0

I want to upload a file as JSON from the client to a Python webserver (Tornado) and save it on the server. This is my simplified setup:

Client HTML:

<input type="file" id="myFile" onchange="fileChange" />

Client JS:

function fileChange(event) {
    const file = event.target.files[0];
    const fileReader = new FileReader();
    fileReader.onload = (e) => uploadFile(e.target.result, file.name);
    fileReader.readAsText(file);
}

function uploadFile(fileContent, fileName) {
    const data = {fileContent, fileName};
    axios.post('http://localhost:8080/api/uploadFile', JSON.srtingify(data));
}

Python Webserver:

class UploadFileHandler(tornado.web.RequestHandler):

    def post(self):
        requestBody = tornado.escape.json_decode(self.request.body)
        file = open(requestBody["fileName"], "w+")
        file.write(requestBody["fileContent"].encode("UTF-8"))
        file.close()
  1. All uploaded files are empty (blank pages in a PDF, file type of JPG is 'not supported', Word file cannot be opened) and are nearly twice as big as the original file.
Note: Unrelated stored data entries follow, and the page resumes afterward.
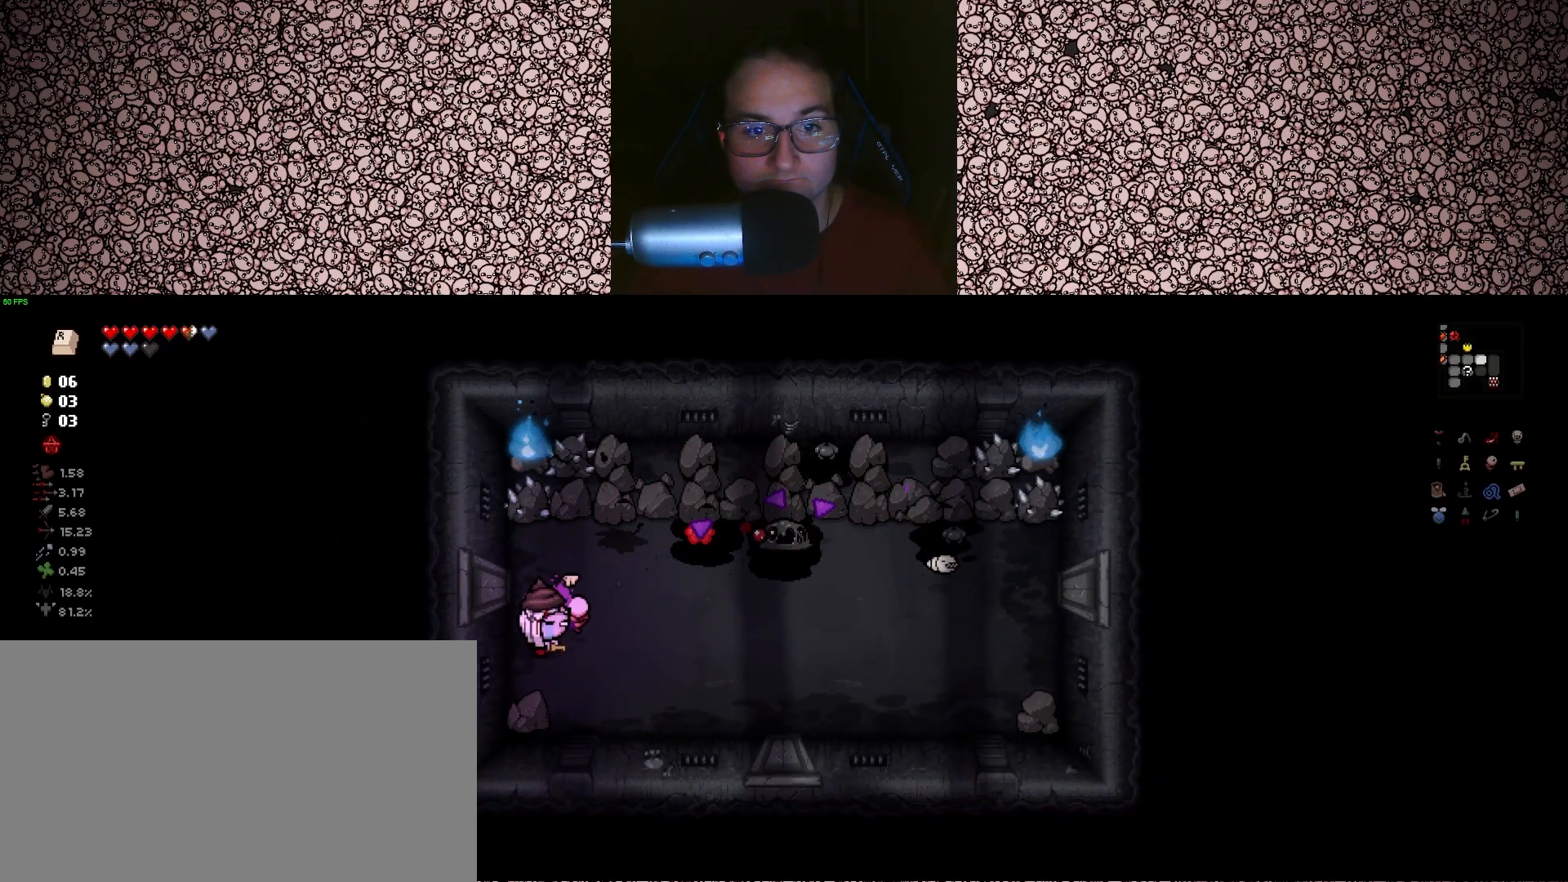
{"keys": ["right", "w"], "events": [[33, "s", "up"], [117, "up", "down"], [167, "up", "up"], [200, "d", "up"], [250, "a", "down"], [317, "w", "down"], [483, "a", "up"]]}
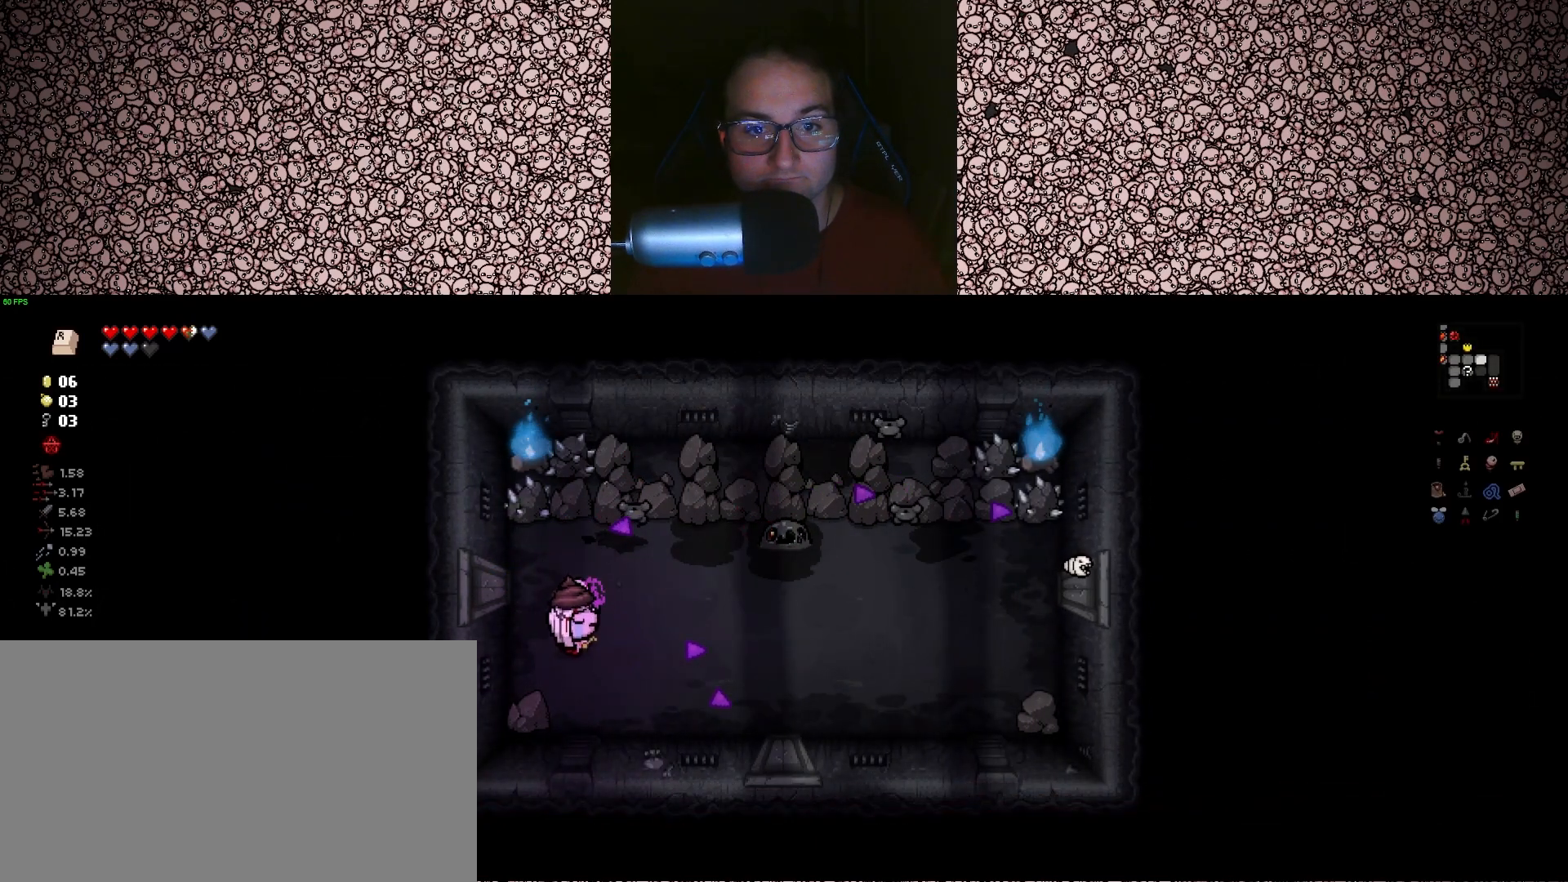
{"keys": ["right"], "events": [[33, "w", "up"], [250, "w", "down"], [350, "w", "up"]]}
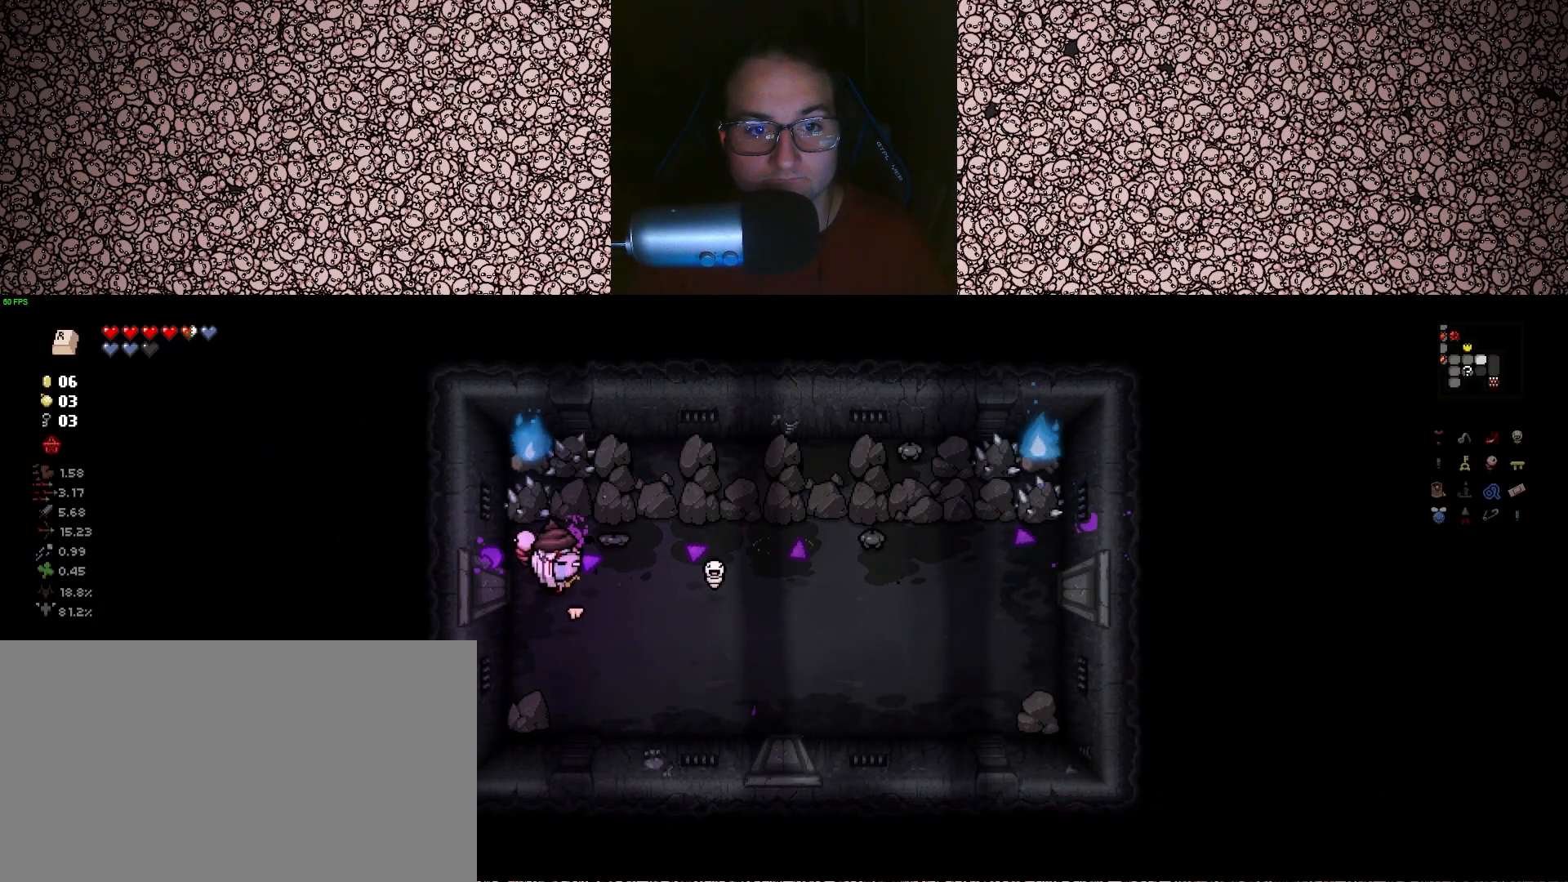
{"keys": ["right"], "events": [[67, "w", "down"], [150, "w", "up"], [367, "d", "down"], [433, "d", "up"]]}
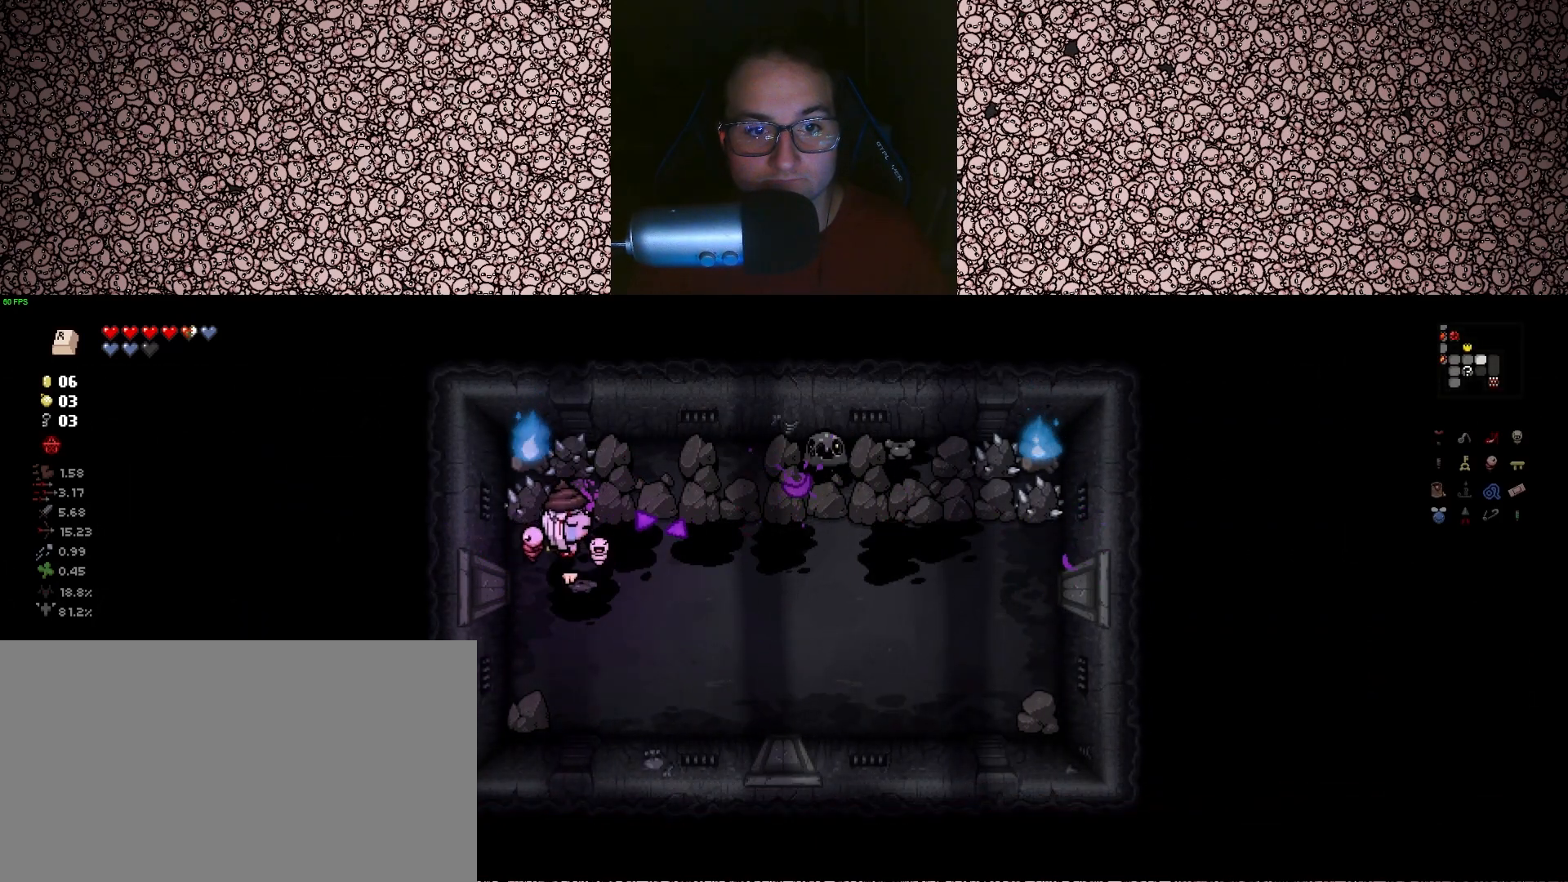
{"keys": ["right"], "events": []}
How can I fix this?
  2. Is there a way to improve this setup?
cgdannie
  • 129
  • 1
  • 1
  • 8
  • Obviously you shouldn't re-encode anything you upload in utf-8 especially if the file is a binary. It makes no sense. – mpm Aug 31 '18 at 14:06
  • This sounds reasonable but without the encoding I get this error `UnicodeEncodeError('ascii', u'%PDF-1.5\r\n%\ufffd\...\n318578\r\n%%EOF', 11, 15, 'ordinal not in range(128)')"` – cgdannie Aug 31 '18 at 14:09

1 Answers1

1

You are trying to upload binary files (word, jpg), serialised as JSON, and store them on the server.

To handle binary data in JSON, encode the binary data as base64 first, then call JSON.stringify.

Like this (untested):

function uploadFile(fileContent, fileName) {
    // Encode the binary data to as base64.
    const data = {
        fileContent: btoa(fileContent),
        fileName: fileName
    };
    axios.post('http://localhost:8080/api/uploadFile', JSON.stringify(data));
}

On the server side, you need to deserialise from JSON, decode the base64 and the open a file in binary mode to ensure that what you are writing to disk is the uploaded binary data. Opening the file in text mode requires that the data be encoded before writing to disk, and this encoding step will corrupt binary data.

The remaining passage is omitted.